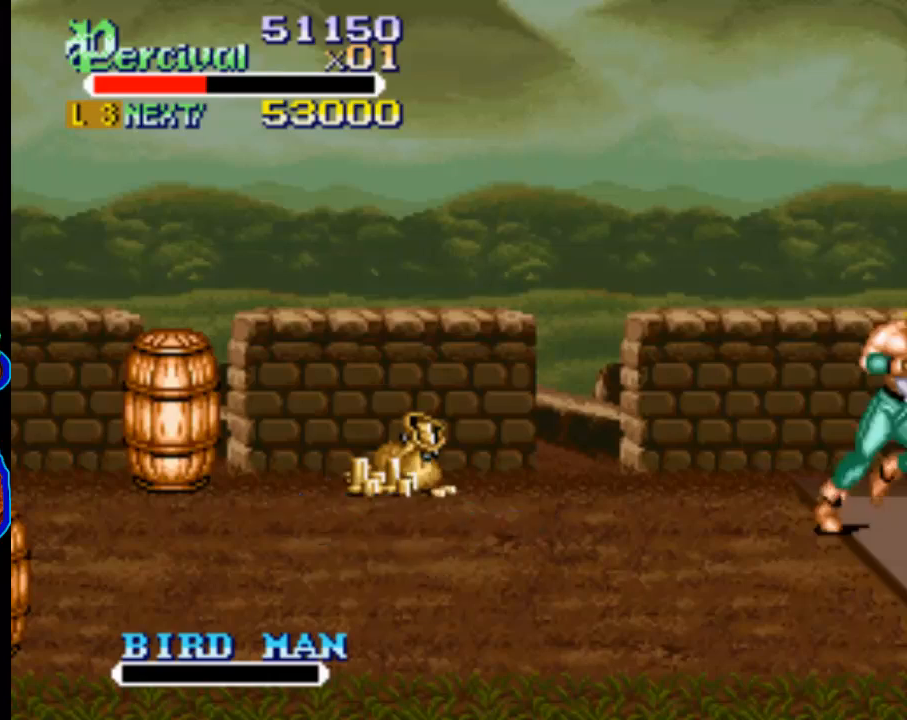
Gameplay with a controller (Xbox layout); each line is a JSON object with the inputs held at the frame after it. "events" lists button and stick changes between this image and that frame as [ms after this image, input, new state], when the widget could be followed in between. Not read: L3 R3 left_stick right_stick.
{"buttons": ["DPAD_RIGHT"], "events": [[67, "DPAD_DOWN", "down"], [367, "DPAD_DOWN", "up"], [367, "DPAD_RIGHT", "up"], [500, "DPAD_RIGHT", "down"]]}
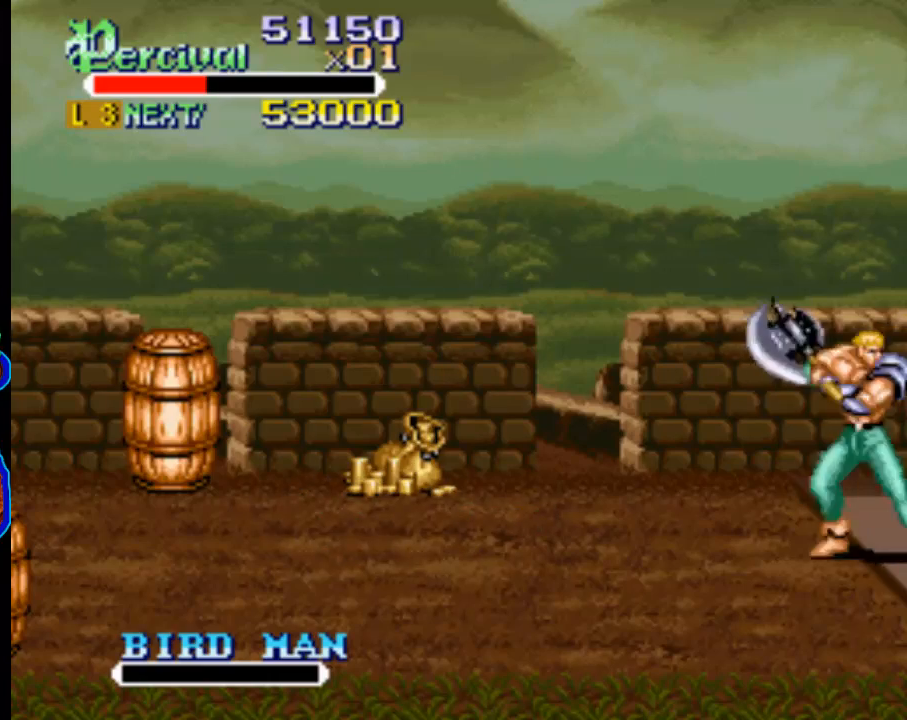
{"buttons": ["DPAD_RIGHT"], "events": [[67, "DPAD_RIGHT", "up"], [133, "DPAD_RIGHT", "down"]]}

* * * *

Task details> Please copy each line of the material that has the string "buttons" somewhere in it.

Output for this exercise>
{"buttons": ["DPAD_RIGHT"], "events": [[67, "DPAD_DOWN", "down"], [367, "DPAD_DOWN", "up"], [367, "DPAD_RIGHT", "up"], [500, "DPAD_RIGHT", "down"]]}
{"buttons": ["DPAD_RIGHT"], "events": [[67, "DPAD_RIGHT", "up"], [133, "DPAD_RIGHT", "down"]]}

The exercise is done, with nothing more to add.